The 52-year-old Virginia native is famous for his roles on TV's "The 4400," "Once and Again" and Crime Story." He plays flawed, but decent mayoral candidate Darren Richmond on "The Killing," the critically acclaimed, slow-boiling series about the labyrinthine investigation into the killing of Rosie Larsen, a high-school student and possible high-class call girl.
At the end of the first season, Richmond was arrested as a suspect in the slaying, then cleared by police, only to be shot by a friend of Rosie's family.
When Season 2 began this month, Richmond was still hospitalized, paralyzed from the waist down, with his political career in tatters and Rosie's killer was still on the loose.
"Last season was amazing and, in the back of my mind, I wondered: 'How in the world are they going to top this? How are they even going to do as well as this in a second season?'" Campbell told United Press International in a recent phone interview. "But I have to say they absolutely have raised the bar again. ... They have topped themselves. As intense as last season was, this season is even more so."
The actor downplayed criticism regarding the pacing of the show and the fact some people weren't happy the Larsen murder mystery wasn't wrapped up at the end of the first season to make way for a fresh story in Season 2.
"New blood is always exciting, but I'm not ready to be done with the characters or the story yet," Campbell said. "I'm not sure that the reaction to last season wasn't a little overblown. I think most people were incredibly into the story and are incredibly ready for the return. ... If they didn't like it, they wouldn't have been quite so passionate about it. I would be very, very surprised if most of those people, who most passionately voiced their disapproval of the ending, failed to tune in for the new season."
Noting how most traditional crime dramas are plot-driven and short on character, he called "The Killing" "an amazing mix of the two things."
He also pointed out how many police procedurals focus on the victim, the perpetrators and the investigators, ignoring the numerous others impacted by a murder. "The Killing" examines not only Rosie's life, but also those of her family members, friends and teachers, as well as the police trying to catch whoever stuffed her in a trunk and drowned her, and the officials running the city where she died.
"The victim of a violent crime is not the only victim," he reasoned. "Most crime shows give that short shrift. It's focused on the police work, the courtroom work and what have you. In this show, the people who are left behind after the murder of a loved one are an integral part of the story."
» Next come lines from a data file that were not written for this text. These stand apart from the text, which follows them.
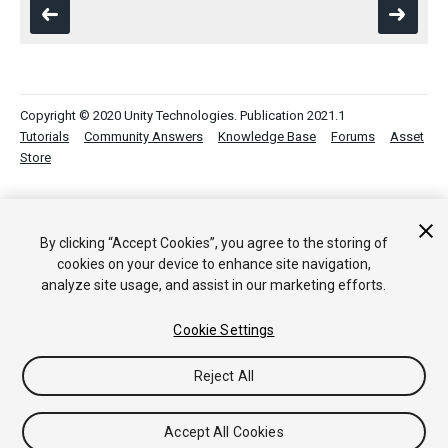
Copyright © 2020 Unity Technologies. Publication 2021.1
Tutorials
Community Answers
Knowledge Base
Forums
Asset
Store
By clicking “Accept Cookies”, you agree to the storing of
cookies on your device to enhance site navigation,
analyze site usage, and assist in our marketing efforts.
Cookie Settings
Reject All
Accept All Cookies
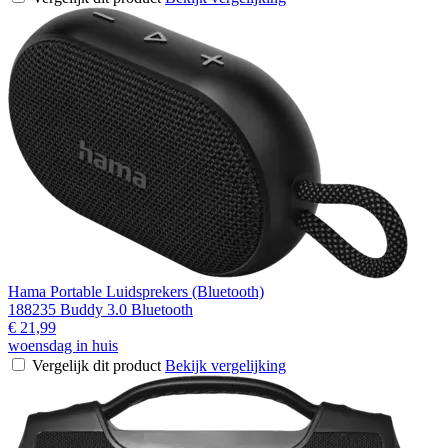
Hama Portable Luidsprekers (Bluetooth)
188235 Buddy 3.0 Bluetooth
€ 21,99
woensdag in huis
Vergelijk dit product
Bekijk vergelijking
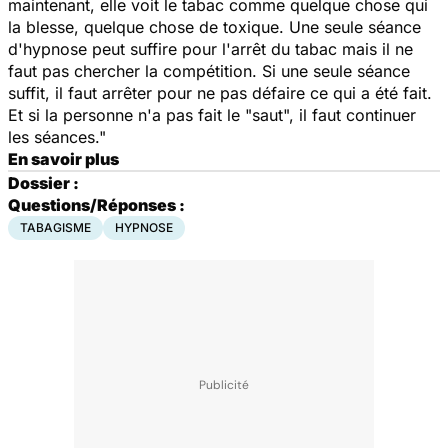
maintenant, elle voit le tabac comme quelque chose qui
la blesse, quelque chose de toxique. Une seule séance
d'hypnose peut suffire pour l'arrêt du tabac mais il ne
faut pas chercher la compétition. Si une seule séance
suffit, il faut arrêter pour ne pas défaire ce qui a été fait.
Et si la personne n'a pas fait le "saut", il faut continuer
les séances."
En savoir plus
Dossier :
Questions/Réponses :
TABAGISME
HYPNOSE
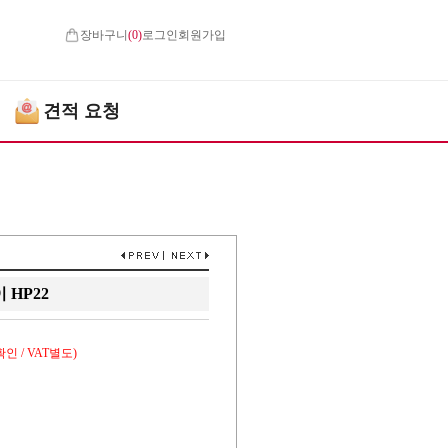
장바구니
(
0
)
로그인
회원가입
견적 요청
HP22
인 / VAT별도)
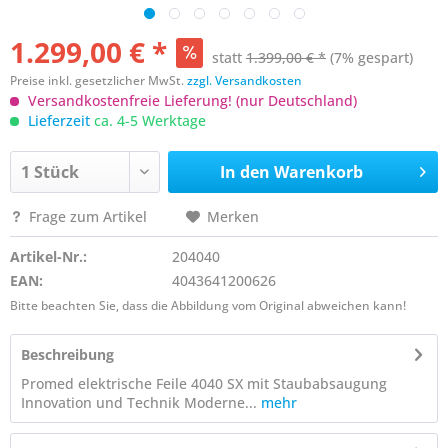
1.299,00 € *
statt
1.399,00 € *
(7% gespart)
Preise inkl. gesetzlicher MwSt.
zzgl. Versandkosten
Versandkostenfreie Lieferung! (nur Deutschland)
Lieferzeit
ca. 4-5 Werktage
In den
Warenkorb
Frage zum Artikel
Merken
Artikel-Nr.:
204040
EAN:
4043641200626
Bitte beachten Sie, dass die Abbildung vom Original abweichen kann!
Beschreibung
Promed elektrische Feile 4040 SX mit Staubabsaugung
Innovation und Technik Moderne...
mehr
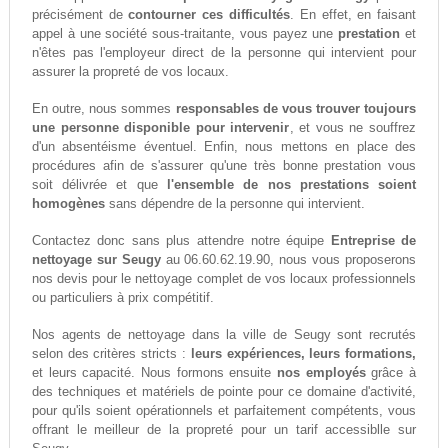
précisément de
contourner ces difficultés
. En effet, en faisant
appel à une société sous-traitante, vous payez une
prestation
et
n'êtes pas l'employeur direct de la personne qui intervient pour
assurer la propreté de vos locaux.
En outre, nous sommes
responsables de vous trouver toujours
une personne disponible pour intervenir
, et vous ne souffrez
d'un absentéisme éventuel. Enfin, nous mettons en place des
procédures afin de s'assurer qu'une très bonne prestation vous
soit délivrée et que
l'ensemble de nos prestations soient
homogènes
sans dépendre de la personne qui intervient.
Contactez donc sans plus attendre notre équipe
Entreprise de
nettoyage sur Seugy
au 06.60.62.19.90, nous vous proposerons
nos devis pour le nettoyage complet de vos locaux professionnels
ou particuliers à prix compétitif.
Nos agents de nettoyage dans la ville de Seugy sont recrutés
selon des critères stricts :
leurs expériences, leurs formations,
et leurs capacité. Nous formons ensuite
nos employés
grâce à
des techniques et matériels de pointe pour ce domaine d'activité,
pour qu'ils soient opérationnels et parfaitement compétents, vous
offrant le meilleur de la propreté pour un tarif accessiblle sur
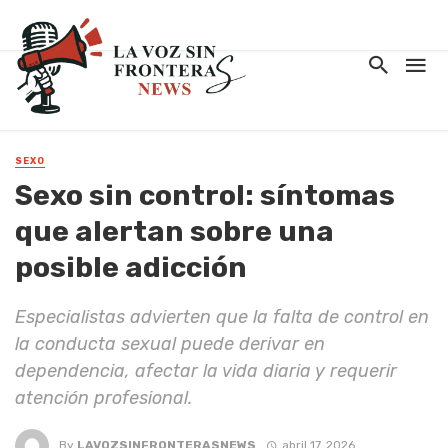
SEXO
Sexo sin control: síntomas
que alertan sobre una
posible adicción
Especialistas advierten que la falta de control en
la conducta sexual puede derivar en
dependencia, afectar la vida diaria y requerir
atención profesional.
By
LAVOZSINFRONTERASNEWS
abril 17, 2026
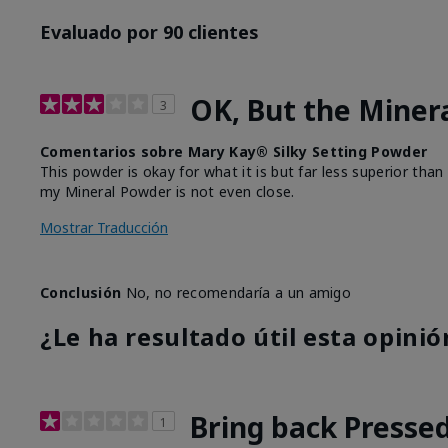
Evaluado por 90 clientes
OK, But the Miner
3
Comentarios sobre Mary Kay® Silky Setting Powder
This powder is okay for what it is but far less superior t
my Mineral Powder is not even close.
Mostrar Traducción
Conclusión
No, no recomendaría a un amigo
¿Le ha resultado útil esta opinió
Bring back Presse
1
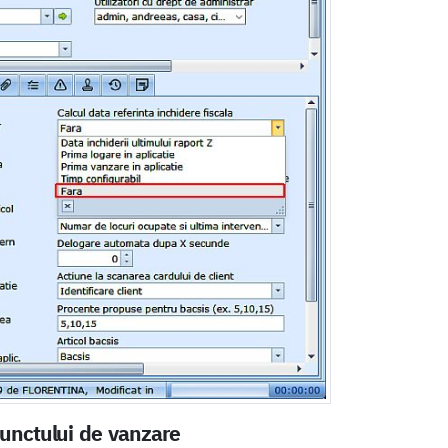
punctului de vanzare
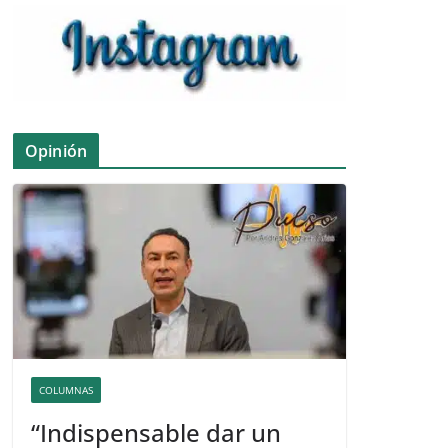
Opinión
COLUMNAS
“Indispensable dar un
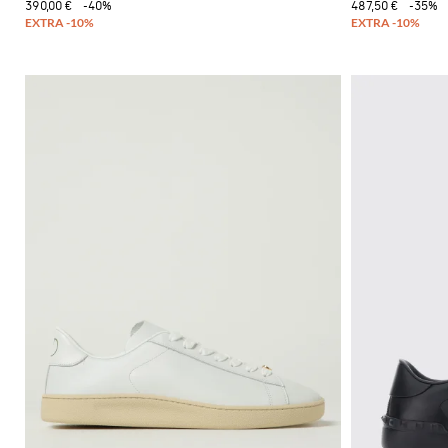
390,00 €
-40%
487,50 €
-35%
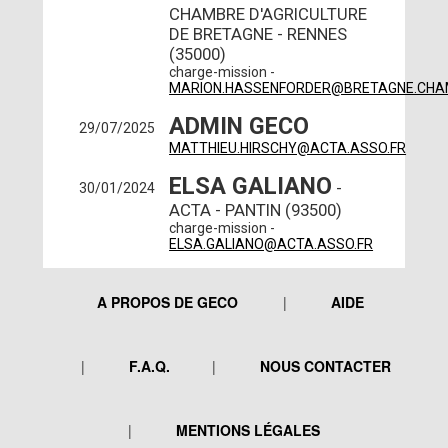
CHAMBRE D'AGRICULTURE
DE BRETAGNE - RENNES
(35000)
charge-mission -
MARION.HASSENFORDER@BRETAGNE.CHA
ADMIN GECO
29/07/2025
MATTHIEU.HIRSCHY@ACTA.ASSO.FR
ELSA GALIANO
-
30/01/2024
ACTA - PANTIN (93500)
charge-mission -
ELSA.GALIANO@ACTA.ASSO.FR
A PROPOS DE GECO
AIDE
F.A.Q.
NOUS CONTACTER
MENTIONS LÉGALES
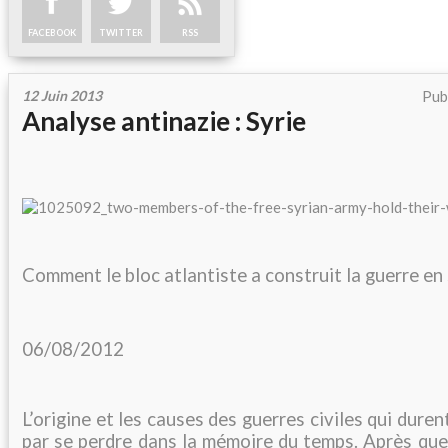
FACEBOOK
TWITTER
RSS
12 Juin 2013
Pub
Analyse antinazie : Syrie
Comment le bloc atlantiste a construit la guerre en
06/08/2012
L’origine et les causes des guerres civiles qui duren
par se perdre dans la mémoire du temps. Après que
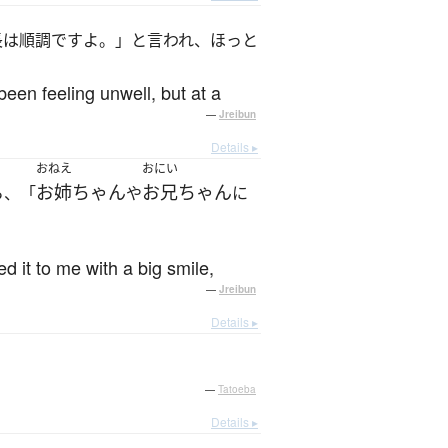
長は順調ですよ。」と言われ、ほっと
een feeling unwell, but at a
—
Jreibun
Details ▸
おねえ
おにい
お姉ちゃん
お兄ちゃん
ら、「
や
に
it to me with a big smile,
—
Jreibun
Details ▸
—
Tatoeba
Details ▸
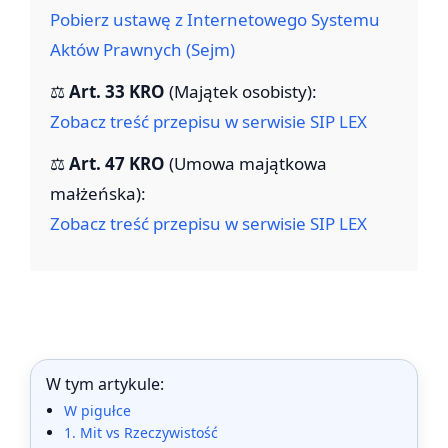
Pobierz ustawę z Internetowego Systemu
Aktów Prawnych (Sejm)
⚖️
Art. 33 KRO
(Majątek osobisty):
Zobacz treść przepisu w serwisie SIP LEX
⚖️
Art. 47 KRO
(Umowa majątkowa
małżeńska):
Zobacz treść przepisu w serwisie SIP LEX
W tym artykule:
W pigułce
1. Mit vs Rzeczywistość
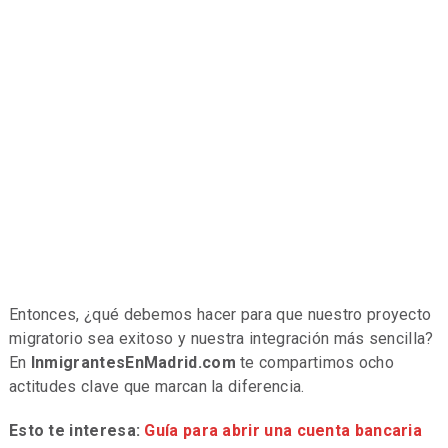
Entonces, ¿qué debemos hacer para que nuestro proyecto
migratorio sea exitoso y nuestra integración más sencilla?
En
InmigrantesEnMadrid.com
te compartimos ocho
actitudes clave que marcan la diferencia.
Esto te interesa:
Guía para abrir una cuenta bancaria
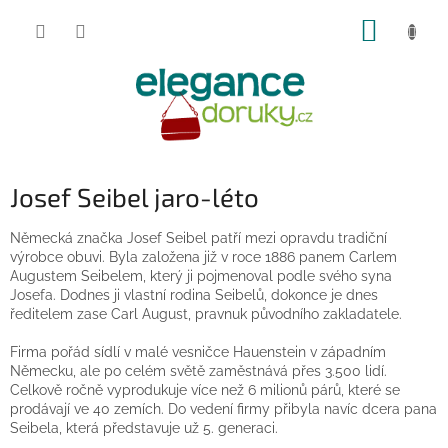
Přejít
NÁKUP
na
obsah
KOŠÍK
Josef Seibel jaro-léto
Německá značka Josef Seibel patří mezi opravdu tradiční
výrobce obuvi.
Byla založena již v roce 1886
panem Carlem
Augustem Seibelem, který ji pojmenoval podle svého syna
Josefa.
Dodnes ji vlastní rodina Seibelů
, dokonce je dnes
ředitelem zase Carl August, pravnuk původního zakladatele.
Firma pořád sídlí v malé vesničce Hauenstein v západním
Německu, ale po celém světě
zaměstnává přes 3.500 lidí
.
Celkově ročně vyprodukuje
více než 6 milionů párů
, které se
prodávají ve 40 zemích. Do vedení firmy přibyla navíc dcera pana
Seibela, která představuje už 5. generaci.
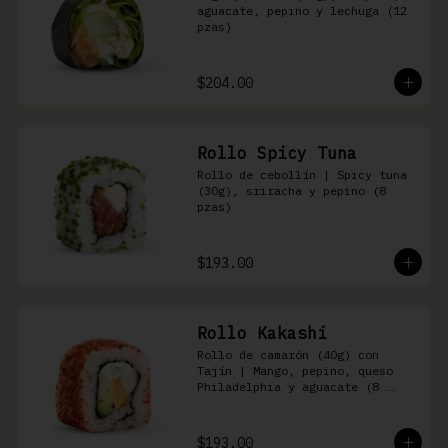
aguacate, pepino y lechuga (12 
pzas)
$204.00
Rollo Spicy Tuna
Rollo de cebollín | Spicy tuna 
(30g), sriracha y pepino (8 
pzas)
$193.00
Rollo Kakashi
Rollo de camarón (40g) con 
Tajín | Mango, pepino, queso 
Philadelphia y aguacate (8 
pzas)
$193.00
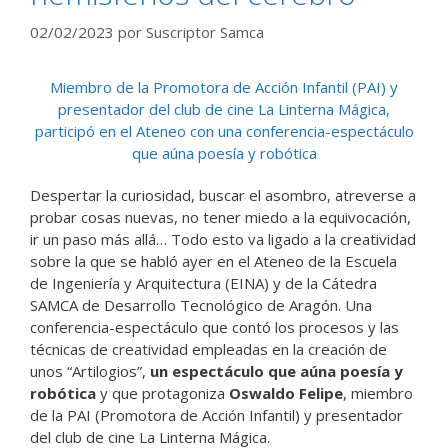
02/02/2023
por
Suscriptor Samca
Miembro de la Promotora de Acción Infantil (PAI) y
presentador del club de cine La Linterna Mágica,
participó en el Ateneo con una conferencia-espectáculo
que aúna poesía y robótica
Despertar la curiosidad, buscar el asombro, atreverse a
probar cosas nuevas, no tener miedo a la equivocación,
ir un paso más allá… Todo esto va ligado a la creatividad
sobre la que se habló ayer en el Ateneo de la Escuela
de Ingeniería y Arquitectura (EINA) y de la Cátedra
SAMCA de Desarrollo Tecnológico de Aragón. Una
conferencia-espectáculo que contó los procesos y las
técnicas de creatividad empleadas en la creación de
unos “Artilogios”,
un espectáculo que aúna poesía y
robótica
y que protagoniza
Oswaldo Felipe
, miembro
de la PAI (Promotora de Acción Infantil) y presentador
del club de cine La Linterna Mágica.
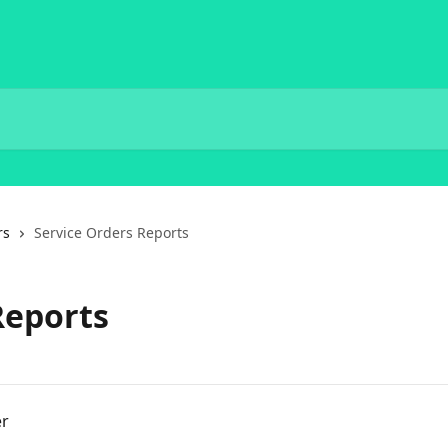
rs
Service Orders Reports
Reports
er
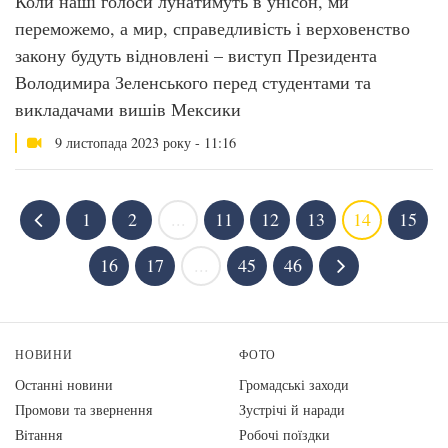
Коли наші голоси лунатимуть в унісон, ми
переможемо, а мир, справедливість і верховенство
закону будуть відновлені – виступ Президента
Володимира Зеленського перед студентами та
викладачами вишів Мексики
9 листопада 2023 року - 11:16
1
2
...
11
12
13
14
15
16
17
...
45
46
НОВИНИ
ФОТО
Останні новини
Громадські заходи
Промови та звернення
Зустрічі й наради
Вiтання
Робочі поїздки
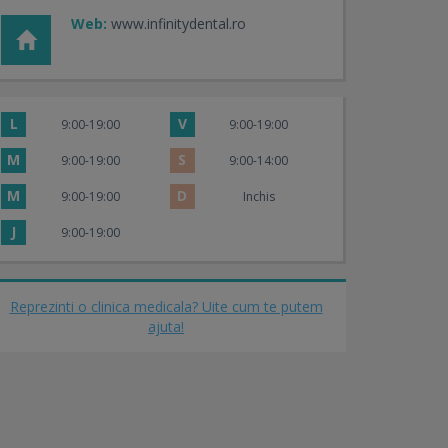
Web:
www.infinitydental.ro
L
V
9:00-19:00
9:00-19:00
M
S
9:00-19:00
9:00-14:00
M
D
9:00-19:00
Inchis
J
9:00-19:00
Reprezinti o clinica medicala? Uite cum te putem
ajuta!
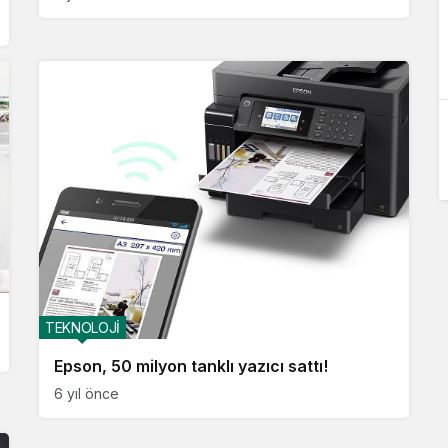
TEKNOLOJİ
Epson, 50 milyon tanklı yazıcı sattı!
6 yıl önce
So, how difficult is it to leave behind Richmond, a workaholic recent widower, when filming stops for the day?
"I leave him behind when the cameras turn off," Campbell assured.
As for what's next for his character, the actor insisted he doesn't mind not knowing where he is ultimately heading.
"It really isn't important," he said. "In fact, I don't want to know what's next. Part of the joy of the job for me is reading the new script. It's rather like getting the new chapter to a really juicy novel. I make a big deal of it. I make a cup of tea, I light a fire and I sit down and read it. It's like reading the next chapter of a great, juicy novel -- only I'm in it!"
He admitted knowing what comes next might affect his performance.
"Part of the happiness of this job is not knowing and having to play the character right down the middle of the road. I don't know if he did it or didn't do it. I just don't know, so I can't tip anyone off," he said.
The show co-stars Mireille Enos as Sarah Linden, the lead homicide detective on the case, and Joel Kinnaman as her new partner, a recovering drug addict named Stephen Holder.